6. Chia seeds for minerals

Genuine nutrition bombs, chia seeds are growing in popularity. Rich in iron, calcium, magnesium, omega-3 and fiber, they are particularly beneficial for health. In particular, the prevention of certain cardiovascular disorders when incorporated as part of a healthy diet. Additionally, they are known to have anti-cholesterol properties.

7. Mustard seeds for antioxidants

In addition to bringing flavor to the kitchen, mustard seeds have multiple health benefits. A source of Omega-3, iron, zinc, magnesium and calcium, their nutritional properties are particularly beneficial to the body. Mustard seeds are a source of fiber that is easily incorporated into many dishes and facilitates digestion, while helping to fight against free radicals thanks to their antioxidant properties.
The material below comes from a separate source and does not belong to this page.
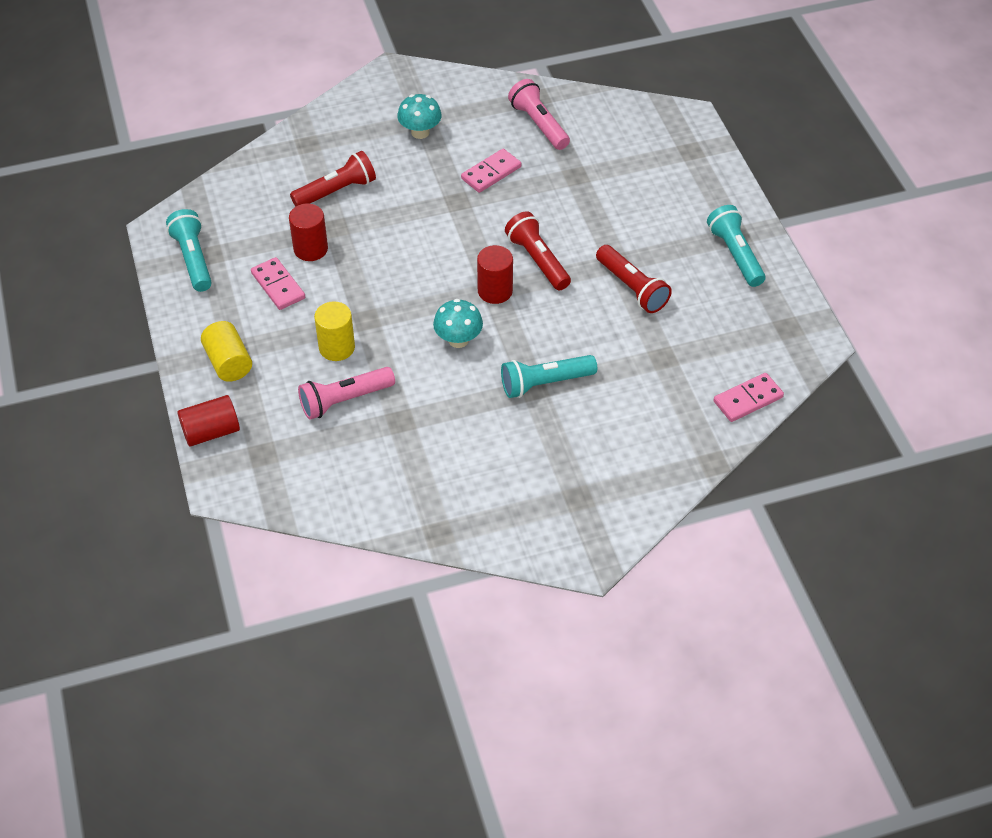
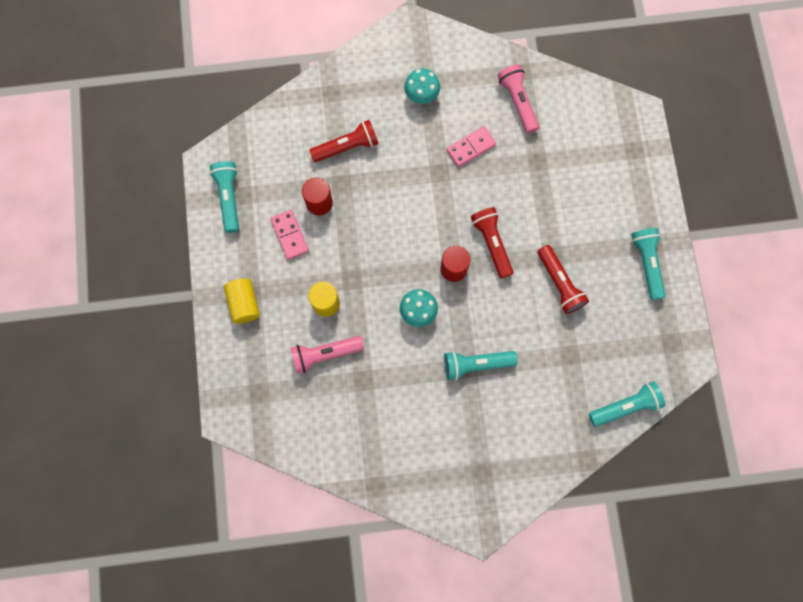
camera: 10 degrees right, 25 degrees up
(211, 432) = (224, 366): red cylinder -> none
(748, 399) = (625, 406): pink domino -> turquoise flashlight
8. Poppy seeds as analgesic

Although it is best known for the opium and heroin extracted from it, the poppy is a health-promoting seed that has been used for millennia. Sumerians, the ancient inhabitants of Mesopotamia, are probably the first to have used them as spices 6,000 years ago. Today, the poppy is grown for culinary purposes to give a nutty flavor to bread or as a thickener for foods when the seeds are ground. Because of their soothing and analgesic properties, poppy seeds are also included in the composition of morphine and codeine.